About Us

Our History

The history of Saint John's Parish began when a priest from All Saints, Fredericktowne, Maryland, rode over the mountains in 1744 to conduct services of worship and bring the sacraments to those living in what is now Hagerstown. The parish's first home, built in 1747, was known as "Chapel of the Woods".

The construction of a new church on Mulberry Street was begun in 1785, and the original cemetery is still maintained on that site. In 1786 Saint John's divided from its parent parish and elected its first vestry April of 1787. The building was consecrated ten years later by the first Bishop of Maryland, John Thomas Claggett.

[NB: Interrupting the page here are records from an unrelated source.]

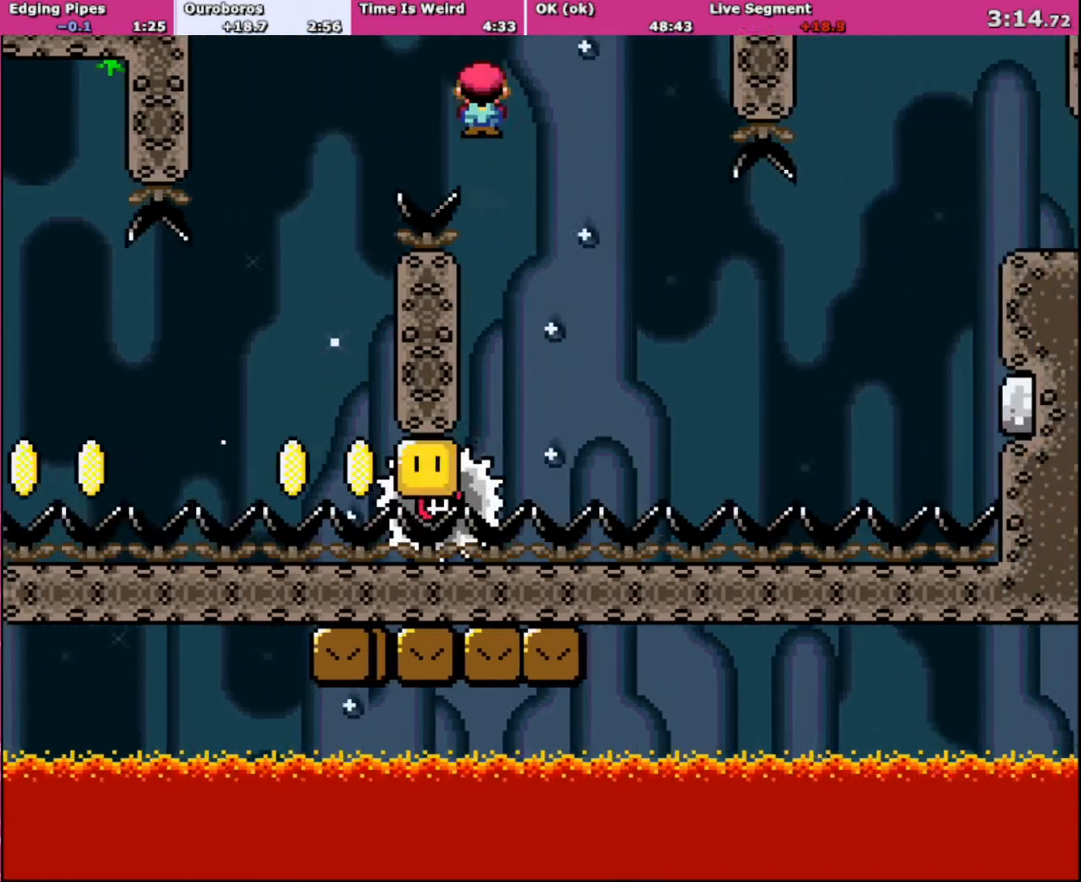
{"buttons": ["X", "DPAD_RIGHT"], "events": [[167, "DPAD_UP", "down"], [200, "DPAD_LEFT", "down"], [200, "DPAD_RIGHT", "up"], [200, "DPAD_UP", "up"], [334, "A", "up"], [334, "DPAD_LEFT", "up"], [334, "DPAD_RIGHT", "down"], [434, "DPAD_UP", "down"], [467, "DPAD_UP", "up"]]}
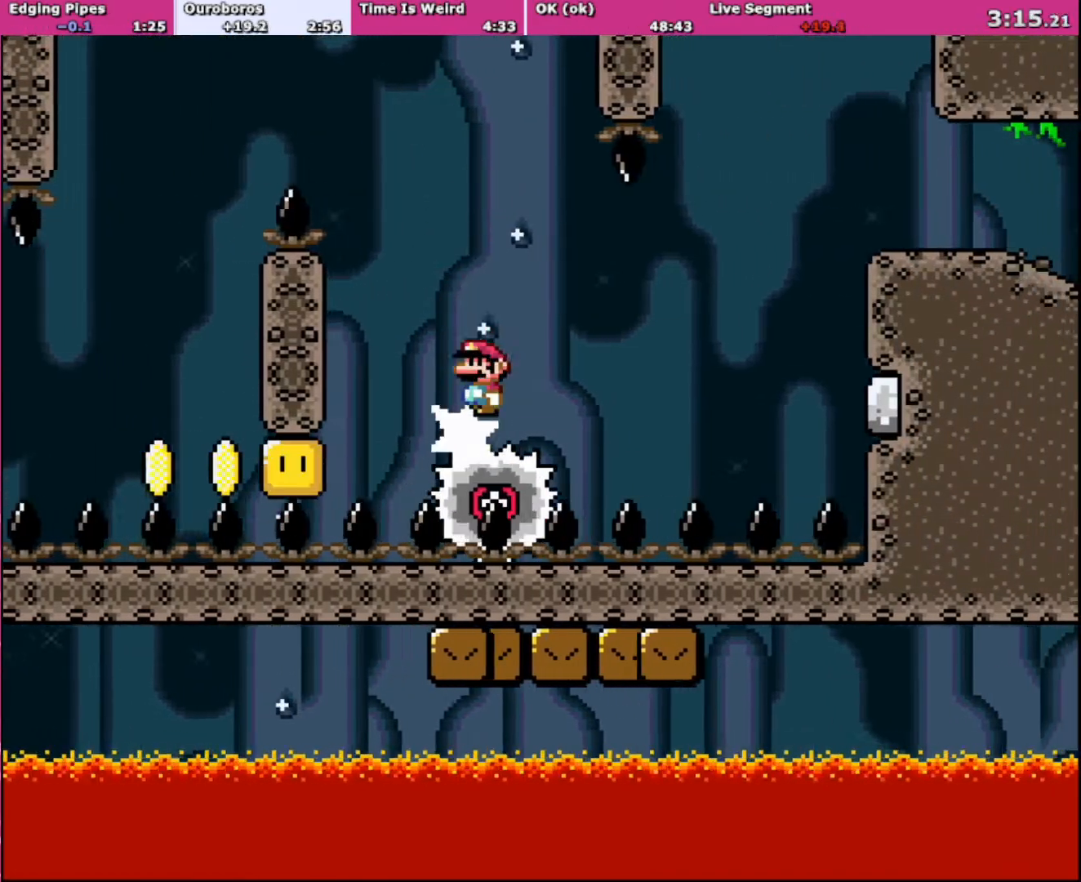
{"buttons": ["X"], "events": [[66, "DPAD_RIGHT", "up"], [200, "DPAD_RIGHT", "down"], [267, "DPAD_RIGHT", "up"]]}
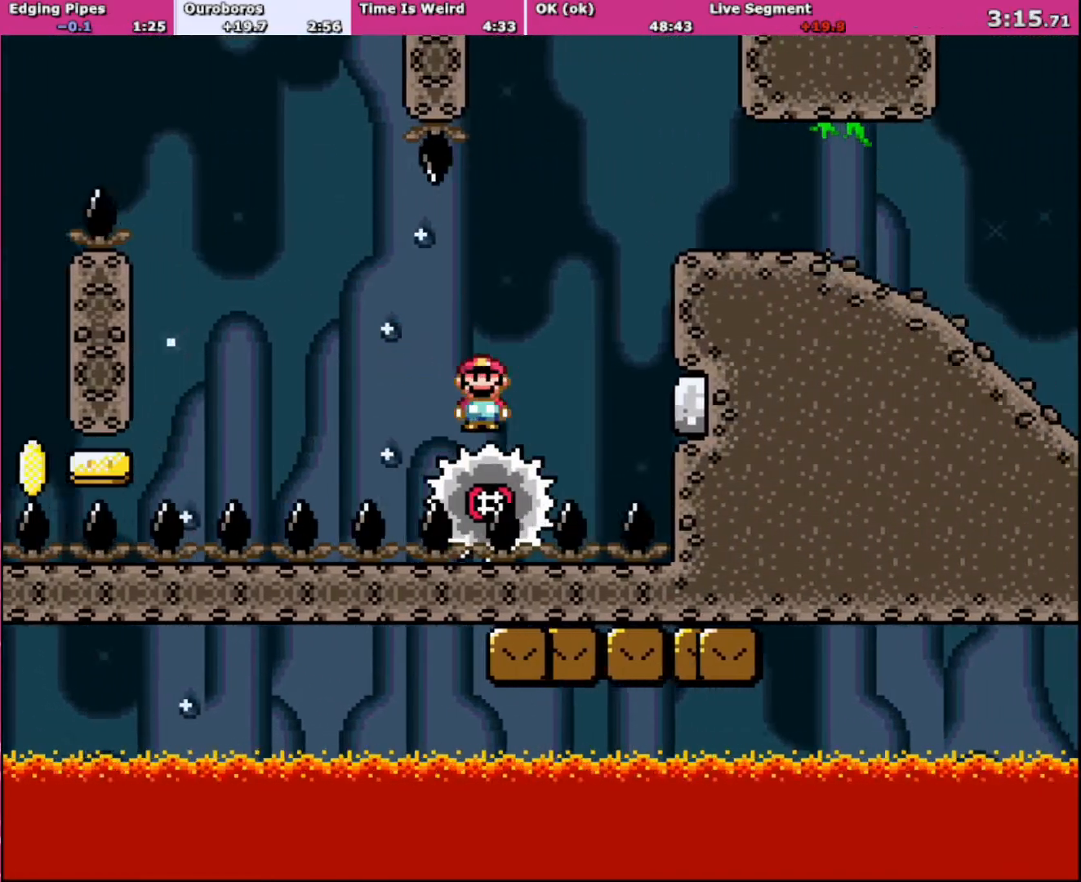
{"buttons": ["Y", "DPAD_RIGHT"], "events": [[34, "A", "down"], [34, "DPAD_RIGHT", "down"], [367, "A", "up"], [401, "X", "up"], [434, "Y", "down"]]}
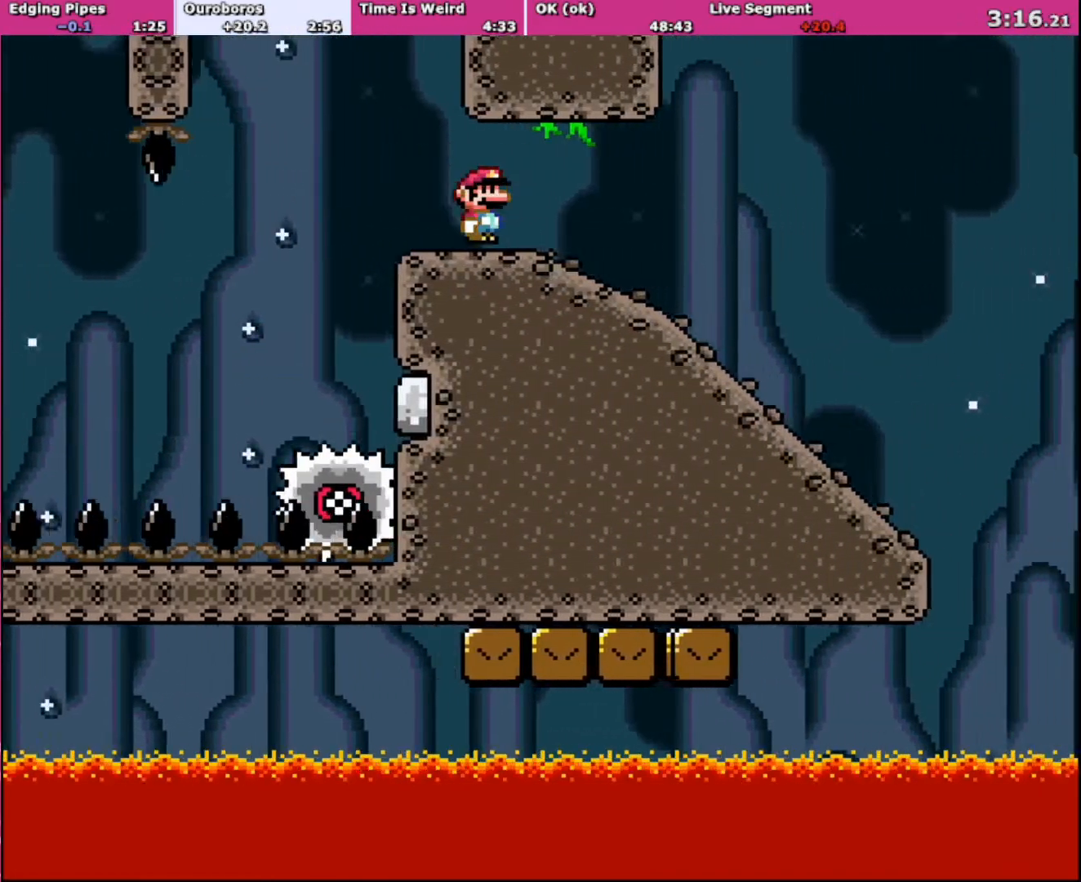
{"buttons": ["Y", "DPAD_DOWN"], "events": [[267, "DPAD_DOWN", "down"], [300, "DPAD_RIGHT", "up"]]}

As the congregation continued to grow, the fourth rector of Saint John's Parish challenged the membership to build another church building. Land was purchased and a handsome building of stone and brick was constructed on the northeast corner of Jonathan Street (now Summit Avenue) and Antietam Street. It was finished in 1832 and consecrated two years later by the second Bishop of Maryland.

A fire in the town's business district destroyed the building in December of 1871. The following year, under the leadership of the thirteenth rector, the cornerstone was laid for our present beautiful American Gothic church building. In 1891, the property adjoining the church became available and was purchased for a new rectory.

The most striking interior appointment of Saint John's is the magnificent carved oak reredos with a central bronze panel. This, along with a communion table, a bishop's chair, credence table, and Resurrection window in the sanctuary were gifts of Mrs. Henry Rosenberg, the former Mollie MacGill, in 1898, as memorials to members of her family. The reredos and communion table produced by Swiss wood carvers in the Black Forest of Germany had been brought to this country for display at the 1893 Columbian Exposition.
Saint John's also has a magnificent organ Built by the M. P. Moller Company (1927) with 68 Stops; 60 Ranks and 3,377 Pipes.

Parish buildings have suffered fires twice in the last century. In 1907, the chancel roof burned, and in 1955 the original Parish House was destroyed. Construction was begun immediately for the present building, and at that time the rectory on Prospect Street was remodeled for use as a parish office with additional meeting rooms.

In 1996, the parish undertook a Capital Campaign to update and improve the existing facilities. In 1997 an elevator made the buildings handicapped accessible, air conditioning of the nave provided comfortable worship in the summer months, and a new parking lot gave both parishioners and visitors easy access to the buildings. All of these improvements were dedicated by the Rt. Rev. Robert W. Ihloff, thirteenth Bishop of Maryland.

Bricks, stone, mortar, and buildings, however, do not entirely account for the life of a parish. The real history of Saint John's Parish is written and will continue to be written in the lives of faithful people who gather here to receive the sacraments, bear witness to our Lord Jesus Christ, and go forth to minister to the community and the world in the service of Our Lord.

We Are Episcopalians

The Episcopal Church is a branch of the worldwide Anglican Communion. Like all churches in the Anglican Communion, the Episcopal Church owes its existence to the Church of England, from which it originated.

The Episcopal Church is both Catholic (that is, true to the historic Christian faith) and Protestant (that is, truly reformed and evangelical). Two creeds are used in our worship: the Apostles' Creed and the Nicene Creed.

Through baptism, we are accepted into the Christian community (the Body of Christ). Infants are baptized in the Episcopal Church, with the parents and the congregation at large being responsible for guaranteeing that they will be brought up within the Church, to know Christ and be able to follow him. Individuals who have been previously baptized in the name of the Father, Son, and Holy Spirit in other denominations are not baptized again upon joining the Episcopal Church.

The central act of worship in the Episcopal Church is the Holy Eucharist (also known as Holy Communion or The Lord's Supper). Our worship is liturgical in nature and follows the rites outlined in The Book of Common Prayer.

In accordance with our Anglican heritage, the Church views scripture, tradition, and reason as essential to its understanding of the Faith. The Episcopal Church comprises a wide range of individual beliefs and welcomes individuals at all stages of their faith journey.

You can find a more detailed description of the beliefs held by the Episcopal Church in "An Outline of the Faith" which may be found on page 845 of The Book of Common Prayer.